# Required work
(A) According to the french door thread, why would an outswing conversion require a different hinge type? Answer in one to three sentences.
(B) In the french door thread, why does the business need its doors to swing outside?

# Text passage

— begin —

# Change swing direction of french doors



## tozier9 (Sep 7, 2013)

So these doors are in our business and we actually need to have them swing outside for fire codes.

Any help would be great. I rather not have to go buy new doors or hire someone to do it.

Thanks!


----------



## sixeightten (Feb 10, 2009)

Sorry, but your gonna need new doors. The threshold and the weather seals can't be reversed.


----------



## tozier9 (Sep 7, 2013)

too bad. But I am open to some custom fabrication, I have two doors, can't I find a new threshold but keep the doors?


----------



## oh'mike (Sep 18, 2009)

You need new door jambs and the threshold----the doors will also need to be reworked--hinges recut---and the astrogil (spelling?) reversed----that's all going to be expensive custom work----I've worked a lot of wood in my life and that is beyond me--

Hardly DIY level----very advanced carpentry----


----------



## tozier9 (Sep 7, 2013)

Alrighty thanks


----------



## oh'mike (Sep 18, 2009)

Sorry, I know those are big bucks---better you know the truth---Mike--------


----------



## woodworkbykirk (Sep 25, 2011)

mikes right.. if your going to switch it to an outswing you also have to change the hinge type to securty hinges so the pins cant be popped out to take hte door off the hinges


----------



## rossfingal (Mar 20, 2011)

I've done what you are talking about.
What a Pain!
I wouldn't do it again! -
Order a new door -
Find somebody in your area to install it!
As stated above -
You better have very, good carpentry skills!!!
Probably -
Not a "DIY" job!


----------

— end —

(Lines of data)
— begin —

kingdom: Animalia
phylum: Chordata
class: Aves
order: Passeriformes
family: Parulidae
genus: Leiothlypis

— end —

# Expected responses
(A) An outswing door needs security hinges so the pins can't be popped out, which would let someone take the door off its hinges.

(B) For fire codes.